**Exercise instructions**
What you return should be exactly the lines from the one containing "thumb cmc: (802, 129)" down to the final line of the listing, with nothing else.

**Data extracts**
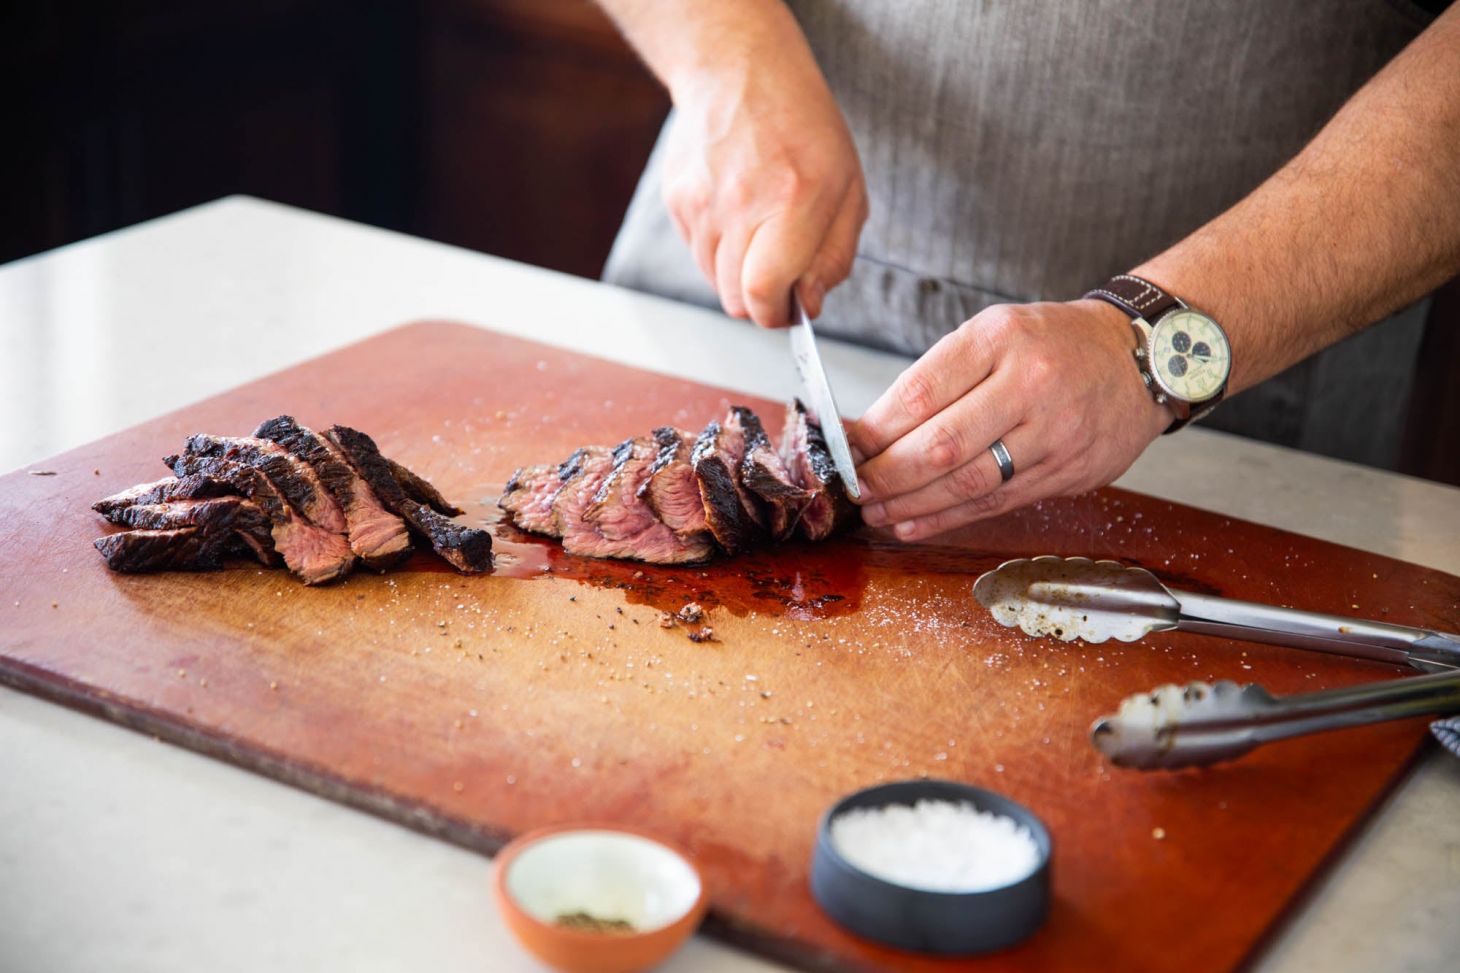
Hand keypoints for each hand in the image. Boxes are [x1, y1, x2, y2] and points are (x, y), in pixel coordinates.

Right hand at [662, 58, 866, 326]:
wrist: (738, 72)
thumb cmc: (802, 129)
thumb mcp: (848, 189)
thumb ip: (833, 256)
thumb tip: (808, 304)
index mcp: (792, 202)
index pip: (764, 294)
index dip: (778, 314)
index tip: (792, 307)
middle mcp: (740, 206)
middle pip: (736, 301)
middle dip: (763, 300)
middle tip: (783, 272)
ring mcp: (700, 204)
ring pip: (715, 282)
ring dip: (740, 274)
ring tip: (760, 231)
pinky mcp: (677, 201)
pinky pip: (698, 255)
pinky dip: (719, 250)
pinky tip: (737, 212)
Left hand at [848, 300, 1172, 539]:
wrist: (1138, 359)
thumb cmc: (1052, 345)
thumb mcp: (993, 334)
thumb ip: (937, 378)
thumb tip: (870, 430)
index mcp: (1000, 339)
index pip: (922, 392)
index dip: (874, 429)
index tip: (844, 448)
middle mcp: (1030, 383)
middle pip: (942, 443)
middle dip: (887, 474)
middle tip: (854, 489)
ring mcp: (1054, 431)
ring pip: (970, 481)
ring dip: (912, 504)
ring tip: (876, 512)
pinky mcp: (1068, 470)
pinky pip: (998, 501)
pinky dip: (949, 517)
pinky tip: (913, 523)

**Task result**
thumb cmc: (802, 129)
thumb mcp: (848, 189)
thumb ip: (833, 256)
thumb tip: (808, 304)
index mcp: (792, 202)
index pip: (764, 294)
index dip: (778, 314)
index tip: (792, 307)
middle mcp: (740, 206)
middle pip: (736, 301)
middle dip: (763, 300)
middle tip: (783, 272)
ring mcp: (700, 204)
ring pip: (715, 282)
ring dip: (740, 274)
ring tip: (760, 231)
pinky mcp: (677, 201)
pinky pip: (698, 255)
pinky dip: (719, 250)
pinky tip: (737, 212)
Left hand at [848, 300, 1172, 539]:
wrist: (1138, 359)
thumb cmc: (1052, 345)
thumb mcp: (993, 334)
thumb ip: (937, 378)
thumb tip: (870, 430)
index mcp: (1000, 339)
index pip: (922, 392)
index dip: (874, 429)
index tip: (844, 448)
middle mcp: (1030, 383)
middle pip: (942, 443)
middle dip: (887, 474)
middle tip: (854, 489)
ring mcp: (1054, 431)
ring pip: (970, 481)
ring dip: (912, 504)
ring tip: (876, 512)
pinky mcp: (1068, 470)
pinky pip: (998, 501)
pinky dip: (949, 517)
pinky tip: (913, 523)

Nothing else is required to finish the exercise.